Impatience is born of futility, the sense that what we’re doing now is just biding our time until something better comes along. It’s born of a sad cynicism, most often fostered exclusively at church, that only when the clock starts on eternity, as in future time, will anything really matter. Yet, waiting with patience as we hope for what we do not see means laboring now in the faith that working on what we can see matters in ways we cannot see, in eternity present and eternity future.

Easter patience means believing in the worth of this moment, even as we wait for the new thing God is about to do. It means loving and forgiving, working for justice and peace now, sharing our hope in Christ that sin is forgiven, now and forever. Easter patience means leaning into this day’s work even as we keep our eyes on the eastern horizon, watching for the day when God will bring God’s kingdom to be on earth even as it is in heaven.
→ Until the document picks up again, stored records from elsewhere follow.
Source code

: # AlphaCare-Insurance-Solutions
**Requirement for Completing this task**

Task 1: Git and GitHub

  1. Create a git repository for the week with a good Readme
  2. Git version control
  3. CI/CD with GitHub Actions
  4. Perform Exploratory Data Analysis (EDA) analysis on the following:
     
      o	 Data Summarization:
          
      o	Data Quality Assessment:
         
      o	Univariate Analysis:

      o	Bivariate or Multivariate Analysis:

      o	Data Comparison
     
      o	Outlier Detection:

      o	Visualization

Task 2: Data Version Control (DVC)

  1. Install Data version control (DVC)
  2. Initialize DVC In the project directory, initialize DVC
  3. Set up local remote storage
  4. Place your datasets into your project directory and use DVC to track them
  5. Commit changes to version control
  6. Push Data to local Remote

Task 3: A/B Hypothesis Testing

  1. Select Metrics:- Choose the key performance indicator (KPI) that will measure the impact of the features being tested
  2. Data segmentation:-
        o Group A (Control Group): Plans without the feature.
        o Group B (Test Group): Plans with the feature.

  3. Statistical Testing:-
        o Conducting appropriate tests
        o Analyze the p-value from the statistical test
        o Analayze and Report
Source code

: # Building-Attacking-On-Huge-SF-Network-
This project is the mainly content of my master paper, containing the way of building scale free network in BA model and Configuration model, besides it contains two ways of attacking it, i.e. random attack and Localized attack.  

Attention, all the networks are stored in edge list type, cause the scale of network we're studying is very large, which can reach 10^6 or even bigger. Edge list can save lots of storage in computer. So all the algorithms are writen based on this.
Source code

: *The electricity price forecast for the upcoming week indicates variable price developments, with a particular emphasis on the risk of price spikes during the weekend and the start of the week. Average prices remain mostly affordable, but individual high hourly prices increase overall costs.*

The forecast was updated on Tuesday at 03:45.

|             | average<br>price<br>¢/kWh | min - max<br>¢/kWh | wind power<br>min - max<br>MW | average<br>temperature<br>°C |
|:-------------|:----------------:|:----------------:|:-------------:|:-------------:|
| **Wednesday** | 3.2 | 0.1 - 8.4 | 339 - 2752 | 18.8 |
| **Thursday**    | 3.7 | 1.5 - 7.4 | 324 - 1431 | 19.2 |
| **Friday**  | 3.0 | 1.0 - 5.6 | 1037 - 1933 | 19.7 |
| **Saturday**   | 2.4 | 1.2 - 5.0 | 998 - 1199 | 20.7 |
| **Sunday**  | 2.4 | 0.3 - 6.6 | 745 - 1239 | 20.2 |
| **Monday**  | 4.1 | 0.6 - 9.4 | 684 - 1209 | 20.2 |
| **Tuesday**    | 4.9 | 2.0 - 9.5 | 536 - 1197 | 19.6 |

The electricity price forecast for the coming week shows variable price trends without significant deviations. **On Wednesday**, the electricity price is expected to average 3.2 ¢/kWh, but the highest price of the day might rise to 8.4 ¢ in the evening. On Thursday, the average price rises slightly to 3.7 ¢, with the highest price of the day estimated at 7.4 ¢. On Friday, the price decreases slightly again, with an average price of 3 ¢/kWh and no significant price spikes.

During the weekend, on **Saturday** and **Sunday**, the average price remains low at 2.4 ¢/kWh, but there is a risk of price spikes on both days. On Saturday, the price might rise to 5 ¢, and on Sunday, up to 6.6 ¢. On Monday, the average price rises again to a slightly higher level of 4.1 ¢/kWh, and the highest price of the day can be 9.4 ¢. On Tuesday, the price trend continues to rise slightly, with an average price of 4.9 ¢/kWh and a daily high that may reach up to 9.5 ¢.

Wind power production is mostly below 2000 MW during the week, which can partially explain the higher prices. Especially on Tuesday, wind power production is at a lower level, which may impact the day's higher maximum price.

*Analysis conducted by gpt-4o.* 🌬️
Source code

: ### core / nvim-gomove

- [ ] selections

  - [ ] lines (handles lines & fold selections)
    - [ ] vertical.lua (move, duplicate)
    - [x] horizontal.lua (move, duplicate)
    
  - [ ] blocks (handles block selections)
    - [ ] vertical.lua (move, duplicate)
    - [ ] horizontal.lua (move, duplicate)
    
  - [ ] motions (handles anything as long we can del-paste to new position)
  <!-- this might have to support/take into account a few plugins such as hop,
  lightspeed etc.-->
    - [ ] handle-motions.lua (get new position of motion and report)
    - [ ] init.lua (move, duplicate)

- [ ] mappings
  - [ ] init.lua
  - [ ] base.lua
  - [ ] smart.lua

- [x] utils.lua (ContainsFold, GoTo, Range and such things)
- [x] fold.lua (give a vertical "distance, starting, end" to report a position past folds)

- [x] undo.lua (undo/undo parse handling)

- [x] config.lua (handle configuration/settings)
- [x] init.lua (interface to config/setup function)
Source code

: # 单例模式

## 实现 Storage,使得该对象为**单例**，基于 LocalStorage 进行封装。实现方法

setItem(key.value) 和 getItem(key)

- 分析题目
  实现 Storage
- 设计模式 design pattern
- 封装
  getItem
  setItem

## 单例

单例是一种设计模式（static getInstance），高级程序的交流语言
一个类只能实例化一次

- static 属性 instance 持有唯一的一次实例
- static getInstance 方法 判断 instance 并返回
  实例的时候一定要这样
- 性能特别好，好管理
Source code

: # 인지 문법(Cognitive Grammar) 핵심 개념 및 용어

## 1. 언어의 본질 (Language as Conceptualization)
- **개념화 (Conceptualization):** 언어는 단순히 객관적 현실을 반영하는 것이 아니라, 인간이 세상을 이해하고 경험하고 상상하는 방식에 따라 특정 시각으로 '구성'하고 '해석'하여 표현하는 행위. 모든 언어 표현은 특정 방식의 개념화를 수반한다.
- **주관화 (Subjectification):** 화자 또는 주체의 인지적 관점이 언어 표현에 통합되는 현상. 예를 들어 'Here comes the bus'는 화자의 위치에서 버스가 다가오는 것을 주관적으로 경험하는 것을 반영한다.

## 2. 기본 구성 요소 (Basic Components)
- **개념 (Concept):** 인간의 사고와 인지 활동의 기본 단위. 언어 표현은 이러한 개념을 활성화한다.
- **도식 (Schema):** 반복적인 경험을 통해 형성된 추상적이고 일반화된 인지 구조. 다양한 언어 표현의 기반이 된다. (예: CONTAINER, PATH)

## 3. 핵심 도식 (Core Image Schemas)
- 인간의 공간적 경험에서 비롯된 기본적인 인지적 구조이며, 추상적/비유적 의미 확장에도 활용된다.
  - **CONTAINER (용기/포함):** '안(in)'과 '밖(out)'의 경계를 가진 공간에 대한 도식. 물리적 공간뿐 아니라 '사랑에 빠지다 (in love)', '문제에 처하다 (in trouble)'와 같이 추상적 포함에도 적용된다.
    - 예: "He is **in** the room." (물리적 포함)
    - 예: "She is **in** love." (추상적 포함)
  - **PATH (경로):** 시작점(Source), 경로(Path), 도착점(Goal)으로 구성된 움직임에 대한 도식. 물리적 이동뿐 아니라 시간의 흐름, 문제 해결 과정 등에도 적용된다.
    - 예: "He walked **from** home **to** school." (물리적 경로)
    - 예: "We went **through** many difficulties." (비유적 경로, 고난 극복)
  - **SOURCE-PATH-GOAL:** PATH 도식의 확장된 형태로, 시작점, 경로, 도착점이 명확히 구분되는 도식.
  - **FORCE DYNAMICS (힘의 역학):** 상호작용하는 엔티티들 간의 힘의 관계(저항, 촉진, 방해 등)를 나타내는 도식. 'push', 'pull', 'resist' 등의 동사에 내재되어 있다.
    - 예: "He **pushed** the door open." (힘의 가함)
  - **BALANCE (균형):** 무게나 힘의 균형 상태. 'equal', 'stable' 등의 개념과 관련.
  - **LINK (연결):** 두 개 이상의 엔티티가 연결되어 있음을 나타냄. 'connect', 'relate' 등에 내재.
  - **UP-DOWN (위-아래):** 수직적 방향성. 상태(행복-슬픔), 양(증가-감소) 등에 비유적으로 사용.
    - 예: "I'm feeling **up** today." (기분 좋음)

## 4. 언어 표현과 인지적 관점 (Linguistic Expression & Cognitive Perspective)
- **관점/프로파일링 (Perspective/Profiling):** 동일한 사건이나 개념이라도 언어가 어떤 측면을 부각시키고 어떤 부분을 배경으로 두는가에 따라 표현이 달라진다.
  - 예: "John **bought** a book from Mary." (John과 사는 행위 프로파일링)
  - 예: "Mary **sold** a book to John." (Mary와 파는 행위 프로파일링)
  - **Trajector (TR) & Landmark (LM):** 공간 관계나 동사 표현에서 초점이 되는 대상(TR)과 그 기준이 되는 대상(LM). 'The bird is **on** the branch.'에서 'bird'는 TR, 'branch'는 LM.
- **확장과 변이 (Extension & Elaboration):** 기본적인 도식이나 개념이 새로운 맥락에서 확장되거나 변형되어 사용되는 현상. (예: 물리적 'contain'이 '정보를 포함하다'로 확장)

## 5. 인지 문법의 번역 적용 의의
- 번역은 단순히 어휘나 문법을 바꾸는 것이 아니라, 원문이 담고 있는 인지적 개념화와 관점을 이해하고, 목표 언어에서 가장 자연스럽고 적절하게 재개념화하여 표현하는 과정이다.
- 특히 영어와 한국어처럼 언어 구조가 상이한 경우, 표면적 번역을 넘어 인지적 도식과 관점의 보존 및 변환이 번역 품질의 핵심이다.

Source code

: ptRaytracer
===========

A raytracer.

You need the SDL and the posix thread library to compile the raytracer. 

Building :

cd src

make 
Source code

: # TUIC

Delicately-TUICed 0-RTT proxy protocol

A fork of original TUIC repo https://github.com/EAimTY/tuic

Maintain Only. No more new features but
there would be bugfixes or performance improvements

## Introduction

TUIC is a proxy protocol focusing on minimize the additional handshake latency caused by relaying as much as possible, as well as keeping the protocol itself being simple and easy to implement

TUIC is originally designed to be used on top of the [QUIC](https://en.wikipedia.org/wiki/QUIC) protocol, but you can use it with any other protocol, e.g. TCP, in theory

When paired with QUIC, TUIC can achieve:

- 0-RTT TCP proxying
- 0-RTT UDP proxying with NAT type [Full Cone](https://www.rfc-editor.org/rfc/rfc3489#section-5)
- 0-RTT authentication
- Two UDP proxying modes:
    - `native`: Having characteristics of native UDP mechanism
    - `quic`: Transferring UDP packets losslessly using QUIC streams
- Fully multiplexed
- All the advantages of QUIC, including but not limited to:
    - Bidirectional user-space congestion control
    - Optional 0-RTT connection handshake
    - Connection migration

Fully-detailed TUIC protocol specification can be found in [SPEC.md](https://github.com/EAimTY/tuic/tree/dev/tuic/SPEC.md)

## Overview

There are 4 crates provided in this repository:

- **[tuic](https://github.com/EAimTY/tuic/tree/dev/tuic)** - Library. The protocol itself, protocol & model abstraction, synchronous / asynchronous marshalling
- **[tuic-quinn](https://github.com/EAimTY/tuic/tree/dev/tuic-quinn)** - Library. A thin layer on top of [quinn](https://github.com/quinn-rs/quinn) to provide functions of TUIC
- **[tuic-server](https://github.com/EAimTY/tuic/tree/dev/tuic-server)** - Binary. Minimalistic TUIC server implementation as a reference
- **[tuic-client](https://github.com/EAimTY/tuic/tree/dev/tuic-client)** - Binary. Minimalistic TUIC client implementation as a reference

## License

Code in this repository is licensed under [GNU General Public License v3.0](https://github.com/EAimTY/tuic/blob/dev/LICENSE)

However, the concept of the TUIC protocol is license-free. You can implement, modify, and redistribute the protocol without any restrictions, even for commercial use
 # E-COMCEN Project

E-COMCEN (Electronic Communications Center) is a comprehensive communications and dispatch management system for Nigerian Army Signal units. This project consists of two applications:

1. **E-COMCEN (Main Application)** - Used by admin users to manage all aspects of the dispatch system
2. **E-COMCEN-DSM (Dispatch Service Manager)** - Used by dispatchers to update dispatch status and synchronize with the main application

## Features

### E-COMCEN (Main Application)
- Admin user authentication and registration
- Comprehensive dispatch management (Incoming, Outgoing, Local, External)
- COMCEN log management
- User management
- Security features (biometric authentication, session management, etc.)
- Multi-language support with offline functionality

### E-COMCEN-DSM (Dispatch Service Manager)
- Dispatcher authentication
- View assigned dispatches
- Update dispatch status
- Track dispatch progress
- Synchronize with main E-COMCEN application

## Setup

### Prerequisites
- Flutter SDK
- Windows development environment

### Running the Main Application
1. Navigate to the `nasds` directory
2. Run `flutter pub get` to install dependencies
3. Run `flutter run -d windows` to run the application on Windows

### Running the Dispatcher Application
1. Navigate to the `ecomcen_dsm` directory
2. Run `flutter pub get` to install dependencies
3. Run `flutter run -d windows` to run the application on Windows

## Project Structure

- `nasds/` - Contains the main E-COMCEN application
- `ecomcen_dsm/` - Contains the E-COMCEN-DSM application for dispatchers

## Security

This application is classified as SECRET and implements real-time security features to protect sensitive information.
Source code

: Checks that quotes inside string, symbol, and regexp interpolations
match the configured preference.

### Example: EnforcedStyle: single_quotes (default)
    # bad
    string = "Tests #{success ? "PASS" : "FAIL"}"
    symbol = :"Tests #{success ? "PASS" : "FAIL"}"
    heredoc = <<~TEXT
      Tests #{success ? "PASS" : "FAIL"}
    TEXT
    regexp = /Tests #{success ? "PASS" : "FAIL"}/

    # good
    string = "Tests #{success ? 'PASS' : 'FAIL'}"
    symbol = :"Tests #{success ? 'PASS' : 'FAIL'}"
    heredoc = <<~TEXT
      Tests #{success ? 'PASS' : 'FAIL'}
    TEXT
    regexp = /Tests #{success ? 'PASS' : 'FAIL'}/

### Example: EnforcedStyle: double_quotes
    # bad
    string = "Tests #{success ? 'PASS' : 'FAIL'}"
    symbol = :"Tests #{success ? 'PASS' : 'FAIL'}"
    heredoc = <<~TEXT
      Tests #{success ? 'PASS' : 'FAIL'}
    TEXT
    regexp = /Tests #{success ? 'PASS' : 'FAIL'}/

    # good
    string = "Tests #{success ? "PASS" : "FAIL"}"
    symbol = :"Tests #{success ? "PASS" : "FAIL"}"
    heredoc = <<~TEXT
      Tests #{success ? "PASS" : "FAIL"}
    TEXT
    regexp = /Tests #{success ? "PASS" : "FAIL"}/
Easter patience means trusting that eternal life is not just about going to heaven after we die to live there forever, but, instead, that “eternity is now in flight and we with it” (Dallas Willard, The Divine Conspiracy).

Easter patience means living a life fueled by the hope that eternity is not so much a heavenly moment that begins when all earthly clocks stop as much as it is a relationship with God now and forever, not limited by time or place. Patience, Easter patience, is both the “substance of things hoped for, the evidence of things not seen” (Hebrews 11:1, KJV) and, at the same time, the offspring of hope, the result of believing in each moment we live now for its own value and purpose. So that, even as I tend my earthly garden or love my wife or tend to the work of my earthly calling, I’m participating, even now, in God’s eternal plan.